Теплым сентябрьским днем на коктебельском пляже, как раз напротив знаменитого дома Волошина, два гражданина принимали солнечные ванны. Накануне шел дождь, и это распугало отдыхающих – почти никто не пришел на берег насладиться прелестями «бархатного» сезона. Лишь неподалеку от пустынного в этот час пирса какие-то дамы играли огромным надувным мячом да несколько чудаков из съехавшихся Коктебель литераторов восседали в шезлонгах, лениво поглядывая на черную глыбу Карадага. Итак, вокруг никого не было, и эти двое могли без всяких помех с удобством расположиться на большой подстилке под лучами крымского солнца. Точнее, на подстилке сидел один – высокий, необыкновенно тощий мужчина лет пятидесяти, совершенный альбинос, скрывавшийся от солнца под большой белой панамой, накинув для верности на плечи махровое полотенце. Второй, среднего роста крепыш, сидел прямо на гальке, подставляя горячим лучам загорелые почти дочерна плечи. Альбинос дымил «Казбеком», его молодой спутник, похоже, напротив, не переносил табачного дыма, стараясь отодвинуться подальше от медленно поднимавшихся в безоблачное небо сизых никотиновых колец.

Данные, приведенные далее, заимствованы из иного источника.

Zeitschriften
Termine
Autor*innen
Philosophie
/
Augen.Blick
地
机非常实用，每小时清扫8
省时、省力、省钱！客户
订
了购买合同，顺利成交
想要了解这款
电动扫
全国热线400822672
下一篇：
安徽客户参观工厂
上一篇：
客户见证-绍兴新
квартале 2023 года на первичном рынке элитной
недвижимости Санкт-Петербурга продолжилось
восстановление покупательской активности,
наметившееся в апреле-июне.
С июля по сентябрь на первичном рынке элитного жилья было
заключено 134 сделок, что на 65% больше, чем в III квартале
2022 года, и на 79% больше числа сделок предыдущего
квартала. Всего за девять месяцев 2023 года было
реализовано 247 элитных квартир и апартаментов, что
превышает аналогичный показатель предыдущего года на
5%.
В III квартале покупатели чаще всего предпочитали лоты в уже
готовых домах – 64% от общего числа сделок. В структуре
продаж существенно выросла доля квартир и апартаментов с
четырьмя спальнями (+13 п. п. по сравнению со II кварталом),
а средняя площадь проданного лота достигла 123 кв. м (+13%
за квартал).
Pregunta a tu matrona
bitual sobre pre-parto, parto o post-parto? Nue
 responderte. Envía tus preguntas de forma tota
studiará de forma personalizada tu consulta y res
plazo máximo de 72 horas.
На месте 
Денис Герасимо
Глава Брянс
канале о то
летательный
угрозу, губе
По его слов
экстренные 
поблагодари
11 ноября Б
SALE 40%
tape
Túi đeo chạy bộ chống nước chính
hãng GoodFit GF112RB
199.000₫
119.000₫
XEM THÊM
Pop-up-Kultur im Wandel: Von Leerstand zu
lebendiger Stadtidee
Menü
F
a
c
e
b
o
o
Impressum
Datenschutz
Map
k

Они беседовали. Тот, что постарше, говорил быстро, горячо, сосед же его отвечал не торопясь, взвешивая слова и делая перед каждой репликой паузу. Будь рядом кто-либо посторонний, он неизбежно обратил бы внимание некую странность. Крепыш, явный славянин с сильными, немного грубоватыми чертами широкого русского лица, отчего-то отзывался на имя Арвид. Альбинос, говоривший с заметным акцентом, да и по виду весьма напоминавший эстонца или финна, в свою очередь, не возражал, когда собеседник именовал его Василием Ксенофонтовичем. Впрочем, это была не единственная странность беседы, которую двое отдыхающих вели в погожий сентябрьский день года от Рождества Христова 1937-го, от начала же Великой Смуты, 20-го.

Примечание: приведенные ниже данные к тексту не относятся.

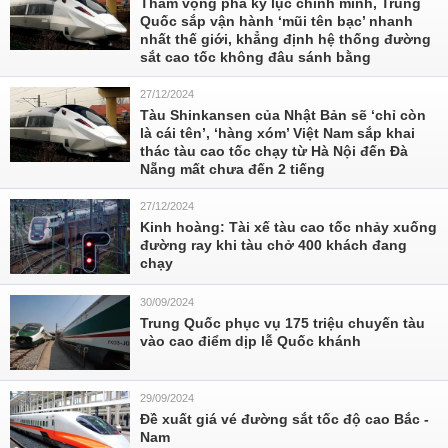
Tham vọng phá kỷ lục chính mình, Trung
Quốc sắp vận hành ‘mũi tên bạc’ nhanh
nhất thế giới, khẳng định hệ thống đường
sắt cao tốc không đâu sánh bằng
27/12/2024
Tàu Shinkansen của Nhật Bản sẽ ‘chỉ còn
là cái tên’, ‘hàng xóm’ Việt Nam sắp khai
thác tàu cao tốc chạy từ Hà Nội đến Đà
Nẵng mất chưa đến 2 tiếng
27/12/2024
Kinh hoàng: Tài xế tàu cao tốc nhảy xuống
đường ray khi tàu chở 400 khách đang
chạy
30/09/2024
Trung Quốc phục vụ 175 triệu chuyến tàu
vào cao điểm dịp lễ Quốc khánh
29/09/2024
Đề xuất giá vé đường sắt tốc độ cao Bắc -
Nam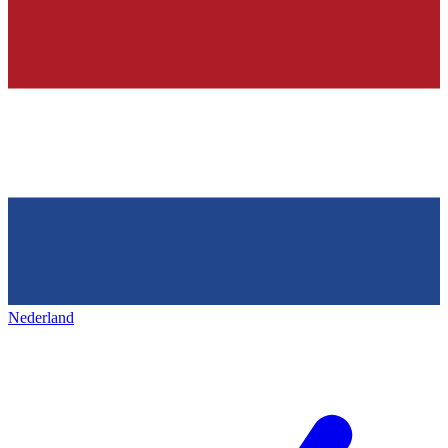
Nederland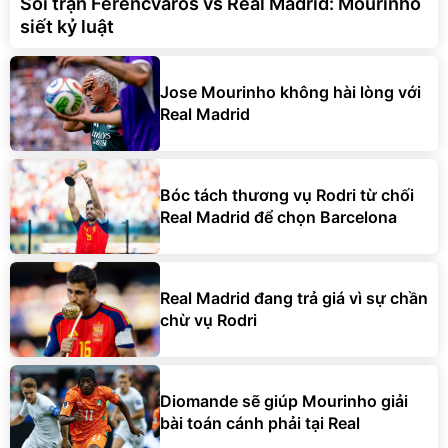
Soi trận Ferencvaros vs Real Madrid: Mourinho
siết kỷ luật
Jose Mourinho không hài lòng với
Real Madrid
Bóc tách thương vụ Rodri từ chối
Real Madrid để chọn Barcelona
Real Madrid đang trả giá vì sự chần
chừ vụ Rodri
Diomande sẽ giúp Mourinho giải
bài toán cánh phải tại Real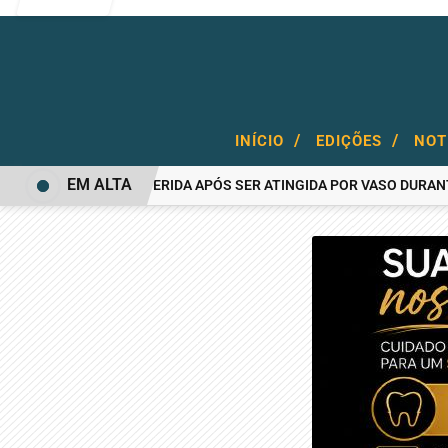
/
/
INÍCIO
EDIÇÕES
NOT
EM ALTA
MULHER FICA FERIDA APÓS SER ATINGIDA POR VASO DURANTE BRI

– …Вижу, Арвид, вам не нравится Коктебель!
Альбинос подкрепил свое умозаключение мощной затяжкой, на миг окутавшись целым облаком табачного дыма. Тот, кого называли Арвидом, медлил с ответом, лениво подбрасывая на ладони мелкие камешки.
– Уверен, вы предпочитаете Ниццу…
Сделав такой вывод, альбинос отчего-то дернулся, сбросив махровое полотенце на подстилку. Впрочем, он тут же поспешил восстановить порядок, водворив его на розовые, не принимавшие загара плечи.